Second, it must not be overlooked that a severe limitation upon the ability to send and receive letters isolates the prisoner from contact with those nearest and dearest from family, friends and clergy - who seek to sustain relationships with him. These ties are vital to the success of the prisoner's later return to society. As so eloquently expressed by Kaufman J in Sostre v McGinnis 442 F 2d 178 (2nd Cir, 1971) at 199:

'Letter writing keeps an inmate in contact with the outside world, helps to hold in check some of the morbidity and hopelessness produced by prison life and isolation, stimulates his more natural and human impulses, and otherwise may make contributions to better mental attitudes and reformation.'

The sweep of s 141(1)(a) is unnecessarily broad. It lacks the quality of reasonableness. It arbitrarily or excessively invades the enjoyment by the prisoner and his 'free world' correspondent of their constitutionally guaranteed right of freedom of expression. It makes it scarcely possible for meaningful contact to be maintained between a prisoner and his immediate family, let alone between relatives, close friends and professional advisers. After all, the right to correspond is not a luxury. Nor is it a privilege to be afforded at the discretion of the prison authorities. It fulfils a fundamental and primary need. To suppress it to the extent prescribed by s 141 (1)(a) is, in the words of Mr. Justice Marshall in Procunier v Martinez (supra at 427), 'to reject the basic human desire for recognition and affront the individual's worth and dignity'.

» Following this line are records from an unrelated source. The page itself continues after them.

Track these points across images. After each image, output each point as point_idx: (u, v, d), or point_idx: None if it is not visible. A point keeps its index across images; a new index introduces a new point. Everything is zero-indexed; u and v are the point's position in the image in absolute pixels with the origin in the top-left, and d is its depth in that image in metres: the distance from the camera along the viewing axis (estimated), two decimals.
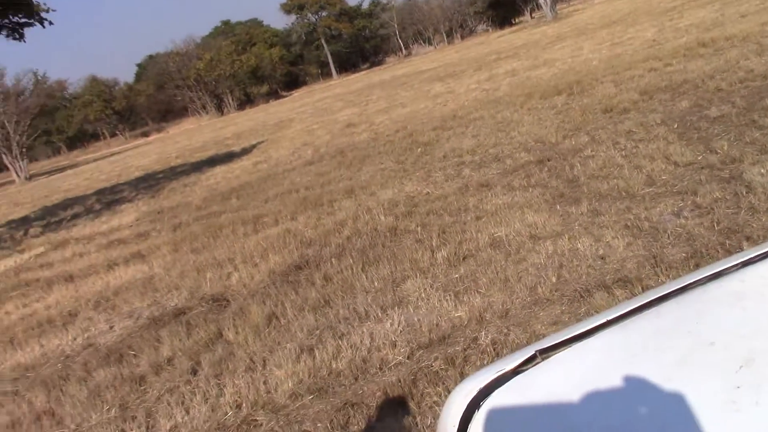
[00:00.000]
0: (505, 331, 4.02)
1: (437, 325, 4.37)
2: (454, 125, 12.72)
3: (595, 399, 0.98)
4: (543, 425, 0.99)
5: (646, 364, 1.01)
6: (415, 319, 4.55)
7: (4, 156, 55.40)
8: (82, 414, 4.50)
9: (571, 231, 5.34)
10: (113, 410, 4.44)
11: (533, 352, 1.12)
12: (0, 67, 75.64)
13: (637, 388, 0.97)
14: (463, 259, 5.44)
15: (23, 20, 14.51)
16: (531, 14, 78.54)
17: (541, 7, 59.58)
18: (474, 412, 1.05)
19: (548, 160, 7.84)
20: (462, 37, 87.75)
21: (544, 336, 3.79)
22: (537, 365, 1.10)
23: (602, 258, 4.64)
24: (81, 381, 5.11)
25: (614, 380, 0.99)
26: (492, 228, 5.94)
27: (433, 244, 5.95)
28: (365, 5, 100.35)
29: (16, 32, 14.65)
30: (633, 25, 22.95)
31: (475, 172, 8.40)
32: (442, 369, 3.80)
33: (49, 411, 4.73)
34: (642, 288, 4.00)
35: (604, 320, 1.16)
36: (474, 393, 1.08)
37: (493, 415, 1.03)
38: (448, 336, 4.18)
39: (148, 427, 4.11)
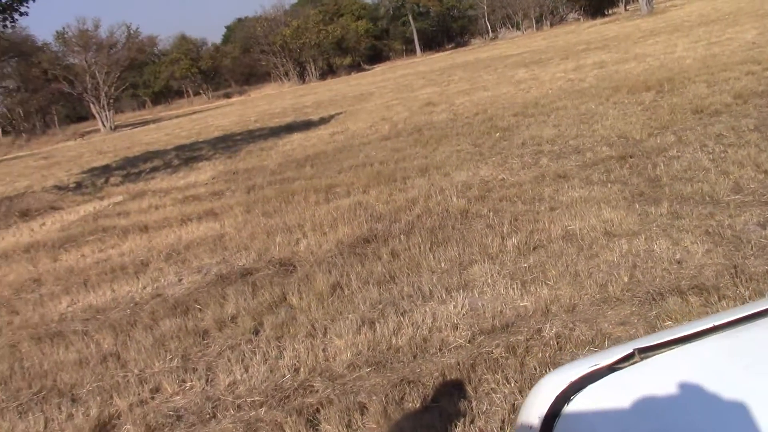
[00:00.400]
0: (571, 325, 3.94)
1: (501, 312, 4.32)
2: (536, 113, 12.50)
3: (696, 407, 0.92)
4: (637, 427, 0.94)
5: (759, 377, 0.95)
6: (479, 304, 4.51)
7: (92, 105, 57.35)
8: (146, 360, 4.63)
9: (648, 231, 5.19)
10: (176, 360, 4.55)
11: (631, 350, 1.06)
12: (95, 19, 78.03)
13: (745, 401, 0.90)
14: (534, 248, 5.36)
15: None
16: (625, 6, 76.40)
17: None
18: (563, 406, 1.01)
19: (630, 157, 7.63)
20: (551, 25, 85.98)
21: (612, 338, 3.71)
22: (635, 364, 1.05)
23: (679, 262, 4.50)
24: (147, 328, 5.26)
25: (719, 390, 0.93)
26: (566, 220, 5.82)
27: (504, 230, 5.87)
28: None
29: None
30: (732, 25, 22.07)
31: (553, 162, 8.24)
32: (502, 357, 3.76)
33: (114, 353, 4.88)
34: (719, 297, 3.86)
35: (711, 325, 1.10)
36: (564, 386, 1.03)
37: (585, 411, 0.99)
38: (512, 324, 4.13)
39: (207, 380, 4.20)
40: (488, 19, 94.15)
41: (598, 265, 4.75)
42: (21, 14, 14.62)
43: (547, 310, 4.20)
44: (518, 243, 5.49)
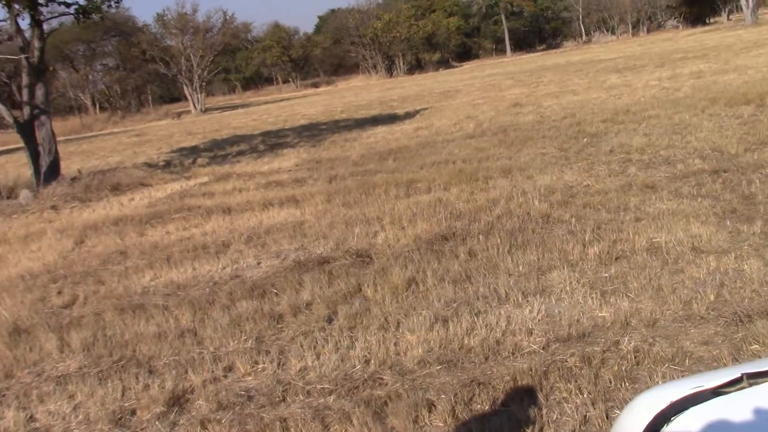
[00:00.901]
0: (650, 341, 3.83)
1: (578, 320, 4.24)
2: (626, 120, 12.19)
3: None
4: None
5: None
6: (556, 311, 4.43)
7: (185, 87, 59.02)
8: (221, 339, 4.74)
9: (739, 250, 4.99)
10: (250, 341, 4.64)
11: (739, 375, 1.01)
12: (194, 3, 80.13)
13: None
14: (616, 259, 5.23)
15: None
16: (728, 16, 73.69)
17: (741, 9, 55.74)
18: (662, 426, 0.96)
19: (724, 172, 7.35)
20: (648, 31, 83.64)
21: (694, 358, 3.58)
22: (742, 389, 0.98)
23: None
24: (224, 308, 5.38)
25: None
26: (651, 232, 5.66)
27: (586, 238, 5.75)
28: None
29: None
30: None
31: (641, 172, 8.02)
32: (576, 366, 3.68)
33: (192, 330, 5.01)
34: None
35: None
36: (663, 405, 0.98)
37: None
38: (588, 334, 4.04)
39: (279, 364, 4.26)
40: (582, 22, 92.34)
41: (682, 281, 4.60)
42: None
43: (626, 323, 4.10)
44: (600, 252, 5.37)
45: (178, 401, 3.97)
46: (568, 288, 4.77)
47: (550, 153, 10.20)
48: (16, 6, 13.47)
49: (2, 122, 29.22)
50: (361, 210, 8.17)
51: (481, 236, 6.27)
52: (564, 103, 16.90)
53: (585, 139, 10.82)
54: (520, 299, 4.70)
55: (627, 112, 13.11)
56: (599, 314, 4.28)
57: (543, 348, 3.96)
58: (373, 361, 4.09)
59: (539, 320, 4.33)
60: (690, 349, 3.71)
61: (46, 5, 14.68)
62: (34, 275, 7.30)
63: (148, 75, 65.21)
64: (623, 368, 3.61)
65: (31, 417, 4.04)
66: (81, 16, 15.09)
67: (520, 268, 5.35)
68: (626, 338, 3.89)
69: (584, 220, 6.38)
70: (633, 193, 7.07)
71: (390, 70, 75.59)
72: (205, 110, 55.45)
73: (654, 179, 7.55)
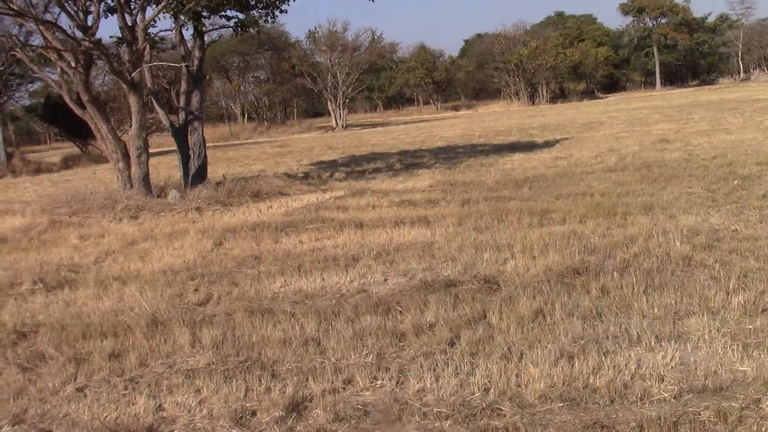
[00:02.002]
0: None
1: (715, 372, 3.98)
2: None
3: None
4: None
5: None
6: (692, 359, 4.18)
7: (329, 102, 60.78)
8: (343, 351, 4.79)
9: None
10: (371, 356, 4.67)
11: None
12: (345, 21, 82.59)
13: None
14: (763, 311, 4.88)
15: None
16: None
17: None
18: None
19: None
20: None
21: None
22: None
23: None
24: (349, 321, 5.44)
25: None
26: None
27: (731, 285, 5.41)
28: (711, 18, 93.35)
29: None
30: None
31: None
32: (710, 421, 3.45)
33: (316, 339, 5.10)
34: None
35: None
36: None
37: None
38: (726, 388, 3.78)
39: (398, 382, 4.26)
40: (741, 59, 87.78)
41: None
42: (281, 11, 15.79)
43: None
44: (745, 302, 5.03)
45: (297, 407, 4.04)
46: (706, 336, 4.50)
47: (696, 193, 9.71)
48: (182, 17, 14.35)
49: (159, 125, 31.20)
50: (492, 236, 8.07)
51: (615, 273, 6.04)
52: (715, 142, 16.09)
53: (736, 181, 10.23)
54: (653, 343, 4.47)
55: None
56: (740, 368, 4.00)
57: (674, 397, 3.75)
58: (492, 391, 4.01)
59: (672, 367, 4.10)
60: None
61: (209, 18, 15.57)
62: (175, 271, 7.68)
63: (296, 89, 67.68)
64: (763, 429, 3.35)
65: (159, 406, 4.22)
66: (240, 29, 15.89)
67: (656, 310, 5.10)
68: None
69: (729, 266, 6.01)
70: None
71: (532, 98, 74.78)
72: (347, 126, 56.82)
73: None
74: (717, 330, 4.59)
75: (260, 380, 4.40)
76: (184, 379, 4.54)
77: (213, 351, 5.03)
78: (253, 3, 15.35)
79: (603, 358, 4.28)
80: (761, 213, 8.02)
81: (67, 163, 34.76)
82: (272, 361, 4.75)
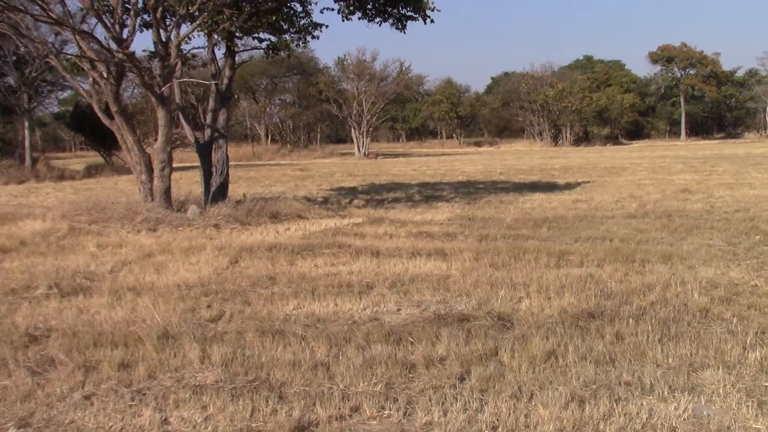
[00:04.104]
0: None
1: (728, 428, 3.92)
2: None
3: None
4: None
5: None
6: (705, 413, 4.12)
7: (353, 130, 61.17)
8: (352, 378, 4.76)
9: None
10: (379, 385, 4.63)
11: None
12: (374, 51, 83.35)
13: None
14: None
15: (409, 13, 15.71)
16: None
17: None
18: None
19: None
20: None
21: None
22: None
23: None
24: (359, 348, 5.41)
25: None
26: None
27: (748, 341, 5.34)
28: (740, 73, 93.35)
29: (399, 23, 15.92)
30: None
31: None
32: None
33: (325, 364, 5.07)
34: None
35: None
36: None
37: None
38: None
39: (405, 413, 4.22)
40: None
41: None
42: (313, 37, 15.98)
43: None
44: (762, 358, 4.95)
45: (302, 431, 4.01)
46: (721, 391, 4.43)
47: (717, 245, 9.63)
48: (216, 36, 14.55)
49: (184, 140, 31.52)
50: (509, 273, 8.03)
51: (631, 320, 5.98)
52: (738, 196, 15.99)
53: (758, 237, 10.13)
54: (665, 393, 4.41)
55: None
56: (754, 425, 3.93)
57: None
58: (500, 429, 3.96)
59: (684, 419, 4.04)
60: None
61: (241, 39, 15.77)
62: (189, 286, 7.69)
63: (320, 114, 68.26)
64: None
65: (165, 420, 4.21)
66: (271, 51, 16.07)
67: (670, 360, 5.03)
68: None
69: (747, 321, 5.93)
70: None
71: (555, 139, 74.86)
72: (368, 154, 57.07)
73: None
74: (732, 385, 4.52)
75: (267, 401, 4.37)
76: (192, 395, 4.52)
77: (222, 368, 5.02)
78: (285, 27, 15.54)
79: (614, 405, 4.22)
80: None
81: (90, 171, 35.15)
82: (280, 383, 4.72)
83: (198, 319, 6.41)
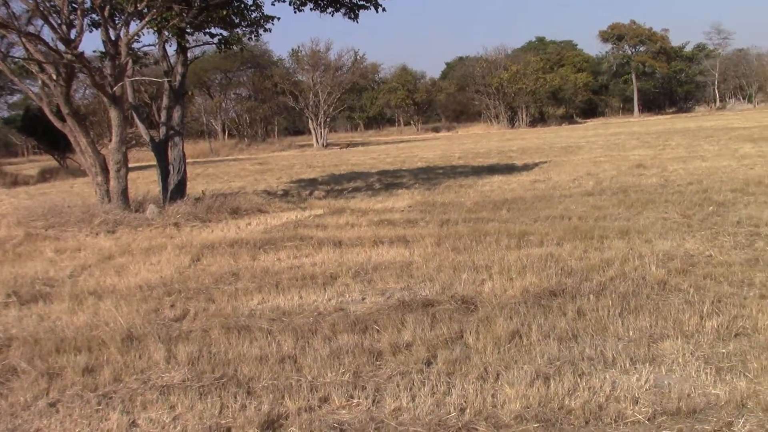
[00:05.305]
0: None
1: (689, 395, 4.02)
2: (757, 192, 11.62)
3: None
4: None
5: None
6: (666, 382, 4.23)
7: (310, 121, 60.90)
8: (320, 369, 4.77)
9: None
10: (347, 375, 4.66)
11: None
12: (328, 41, 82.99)
13: None
14: (736, 335, 4.95)
15: (361, 2, 15.70)
16: None
17: None
18: None
19: None
20: None
21: None
22: None
23: None
24: (326, 339, 5.43)
25: None
26: None
27: (705, 310, 5.47)
28: (689, 48, 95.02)
29: (352, 12, 15.89)
30: None
31: None
32: None
33: (292, 357, 5.08)
34: None
35: None
36: None
37: None
38: (699, 411, 3.83)
39: (374, 401, 4.25)
40: (718, 88, 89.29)
41: None
42: (265, 30, 15.86)
43: (742, 404, 3.85)
44: (718, 326, 5.09)
45: (272, 425, 4.02)
46: (680, 360, 4.55)
47: (672, 218, 9.83)
48: (166, 33, 14.35)
49: (139, 140, 31.08)
50: (471, 257, 8.10)
51: (591, 296, 6.09)
52: (691, 169, 16.31)
53: (711, 208, 10.37)
54: (627, 365, 4.51)
55: (759, 184, 12.51)
56: (713, 391, 4.05)
57: (648, 419, 3.78)
58: (468, 411, 4.01)
59: (646, 390, 4.14)
60: None
61: (193, 34, 15.59)
62: (151, 287, 7.63)
63: (277, 107, 67.75)
64: None
65: (133, 422, 4.18)
66: (223, 46, 15.91)
67: (631, 333, 5.15)
68: (741, 420, 3.66)
69: (704, 291, 6.09)
70: (759, 269, 6.70)
71: (512, 121, 75.37)
72: (327, 145, 56.92)
73: None
74: (691, 353, 4.64)
75: (236, 397, 4.37)
76: (159, 395, 4.50)
77: (188, 367, 5.00)
78: (237, 21, 15.40)
79: (578, 380, 4.31)
80: (735, 239, 8.14)
81: (45, 176, 34.47)
82: (248, 378, 4.72)
83: (162, 320, 6.36)
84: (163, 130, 15.01)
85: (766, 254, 7.26)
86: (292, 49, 64.66)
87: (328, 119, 61.59)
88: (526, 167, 21.01)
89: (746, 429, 3.56)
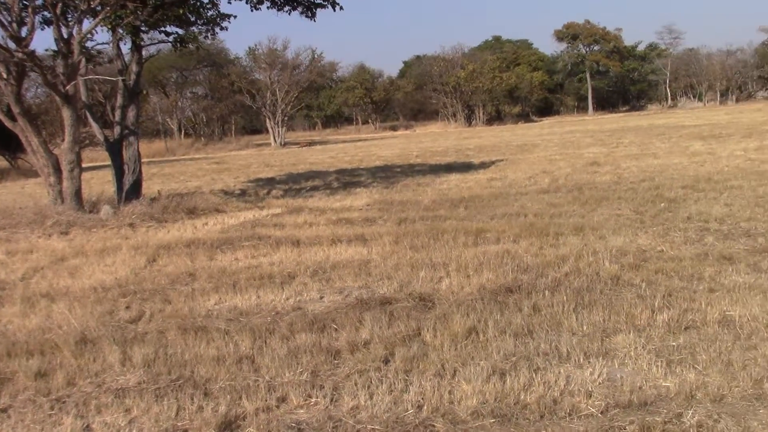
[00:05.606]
0: (716, 417, 3.68)
1: (640, 388, 4.11)
2: (707, 188, 11.90)
3: None
4: None
5: None
6: (618, 375, 4.31)
7: (268, 120, 60.50)
8: (277, 369, 4.76)
9: None
10: (305, 374, 4.66)
11: None
12: (285, 40, 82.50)
13: None
14: (685, 328, 5.07)
15: (318, 0, 15.67)
16: None
17: None
18: None
19: None
20: (737, 100, 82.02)
21: None
22: None
23: None
24: (284, 338, 5.42)
25: None
26: (725, 305, 5.47)
27: (656, 304, 5.60)
28: (641, 47, 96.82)
29: (309, 11, 15.84)
30: None
31: (719, 242, 7.79)
32: None
33: (250, 357, 5.06)
34: None
35: None
36: None
37: None
38: (650, 403, 3.91)
39: (332, 400, 4.26)
40: (669, 87, 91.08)
41: (755, 358, 4.42)
42: (221, 28, 15.73)
43: (692, 396, 3.95)
44: (669, 320, 5.21)
45: (229, 426, 4.00)
46: (632, 353, 4.64)
47: (625, 215, 10.01)
48: (120, 31, 14.13)
49: (93, 140, 30.53)
50: (428, 254, 8.15)
51: (547, 292, 6.18)
52: (643, 166, 16.63)
53: (662, 204, 10.59)
54: (581, 360, 4.59)
55: (709, 180, 12.82)
56: (663, 384, 4.14)
57: (601, 412, 3.85)
58: (426, 407, 4.05)
59: (600, 383, 4.22)
60: (758, 430, 3.55)
61: (147, 33, 15.38)
62: (106, 288, 7.52)
63: (234, 106, 67.13)
64: None
65: (87, 426, 4.12)
66: (179, 44, 15.73)
67: (585, 328, 5.24)
68: (690, 411, 3.75)
69: (655, 285, 6.22)
70: (709, 263, 6.87)
71: (469, 120, 75.85)
72: (284, 144, 56.62)
73: (732, 251, 7.33)
74: (642, 347, 4.74)
75: (192, 399, 4.34)
76: (114, 399, 4.45)
77: (144, 369, 4.94)
78: (193, 19, 15.24)
79: (534, 375, 4.37)
80: (685, 234, 8.33)
81: None
82: (205, 380, 4.69)
83: (117, 321, 6.28)
84: (117, 129, 14.79)
85: (715, 249, 7.45)
86: (249, 48, 64.27)
87: (285, 118, 61.28)
88: (483, 165, 21.19)
89: (695, 420, 3.65)
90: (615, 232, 8.77)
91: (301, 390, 4.39)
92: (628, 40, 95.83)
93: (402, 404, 4.11)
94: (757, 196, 10.62)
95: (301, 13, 16.02)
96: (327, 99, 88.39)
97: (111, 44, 14.98)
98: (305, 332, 5.53)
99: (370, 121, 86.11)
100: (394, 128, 78.12)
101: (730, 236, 8.10)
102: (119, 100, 14.92)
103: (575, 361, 4.59)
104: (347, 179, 20.17)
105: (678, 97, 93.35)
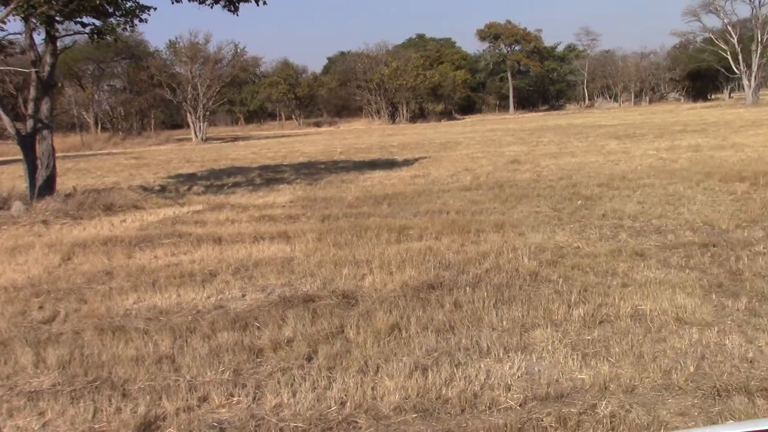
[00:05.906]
0: (627, 407, 3.82)
1: (557, 380, 4.23)
2: (621, 186, 12.31)
3: None
4: None
5: None
6: (536, 369, 4.43)
7: (189, 114, 59.36)
8: (199, 368, 4.70)
9: (722, 324, 5.02)
10: (227, 373, 4.61)
11: None
12: (207, 33, 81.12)
13: None
14: (600, 322, 5.24)
15: None
16: (730, 93, 75.03)
17: (743, 88, 56.76)
18: None
19: (713, 246, 7.41)
20: (650, 101, 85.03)
21: (669, 428, 3.57)
22: None
23: (750, 361, 4.33)
24: (205, 337, 5.35)
25: None
26: (637, 299, 5.68)
27: (572, 299, 5.77)
28: (560, 48, 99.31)
29: (232, 5, 15.61)
30: None
31: (632, 239, 8.08)
32: (552, 426, 3.67)
33: (170, 356, 4.98)
34: None
35: None
36: None
37: None
38: (566, 395, 4.04)
39: (254, 398, 4.24)
40: (587, 87, 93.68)
41: (664, 350, 4.61)
42: (141, 20, 15.33)
43: (605, 387, 4.10)
44: (584, 314, 5.38)
45: (149, 427, 3.93)
46: (549, 347, 4.78)
47: (544, 212, 10.26)
48: (33, 21, 13.62)
49: (3, 133, 29.36)
50: (351, 252, 8.17)
51: (468, 288, 6.28)
52: (561, 164, 17.07)
53: (579, 202, 10.90)
54: (501, 354, 4.69)
55: (623, 179, 13.25)
56: (579, 376, 4.28)
57: (520, 405, 3.95)
58: (349, 404, 4.07)
59: (518, 377, 4.33)
60: (666, 418, 3.70)
61: (63, 23, 14.86)
62: (18, 288, 7.26)
63: (153, 100, 65.56)
64: None
65: None
66: (96, 36, 15.25)
67: (504, 323, 5.36)
68: (604, 402, 3.88)
69: (572, 281, 6.40)
70: (622, 259, 7.11)
71: (393, 117, 76.23)
72: (206, 139, 55.69)
73: (644, 247, 7.60)
74: (559, 341, 4.88)
75: (110, 400, 4.24)
76: (27, 402, 4.30)
77: (59, 371, 4.80)
78: (111, 10, 14.81)
79: (455, 370, 4.44)
80: (601, 231, 8.60)
81: None
82: (123, 380, 4.59)
83: (30, 322, 6.07)
84: (30, 122, 14.25)
85: (628, 245, 7.71)
86: (170, 41, 62.66)
87: (207, 113, 60.27)
88: (407, 162, 21.34)
89: (608, 410, 3.78)
90: (534, 229, 8.98)
91: (223, 389, 4.35)
92: (547, 41, 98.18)
93: (325, 401, 4.12)
94: (668, 194, 11.05)
95: (224, 6, 15.78)
96: (250, 94, 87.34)
97: (24, 34, 14.41)
98: (227, 331, 5.47)
99: (293, 117, 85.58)
100: (318, 124, 77.84)
101: (642, 233, 8.40)
102: (32, 93, 14.38)
103: (495, 355, 4.68)
104: (270, 175, 20.00)
105: (595, 98, 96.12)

This Court readily acknowledges that a substantial measure of deference is due to prison administration in the adoption and execution of policies and practices needed to preserve security, order and discipline. See Conjwayo v Minister of Justice, Legal and Parliamentary Affairs (supra at 60G-H (SA) and 109C-D (ZLR) respectively). But the rule of deference loses much of its impact and credibility where, as in this case, Courts are faced with a prison regulation the terms of which are far wider or deeper than is necessary or essential to protect such interests.

In the result:

1. It is hereby declared that s 141(1)(a) of the Prison Regulations 1956, is ultra vires s 20 of the Constitution of Zimbabwe and, accordingly, invalid.

2. The costs of the application are to be borne by the Minister of Justice, Legal and Parliamentary Affairs.

McNally JA, Korsah JA, Ebrahim JA and Muchechetere JA concurred.

Applicants' Legal Practitioners: Honey & Blanckenberg. Respondents' Legal Practitioners: Civil Division of the Attorney-General's Office.



[1]

* Section 20(1) and 2(a) of the Constitution of Zimbabwe provides as follows: '20(1) Except with his own consent or by way of parental discipline, no person shall be hindered in the enjoyment of his freedom of expression, that is to say, freedom to hold opinions and to receive and impart ideas and information without interference, and freedom from interference with his correspondence.

* Reported at 1995 (1) SA 551 (ZS) - Eds.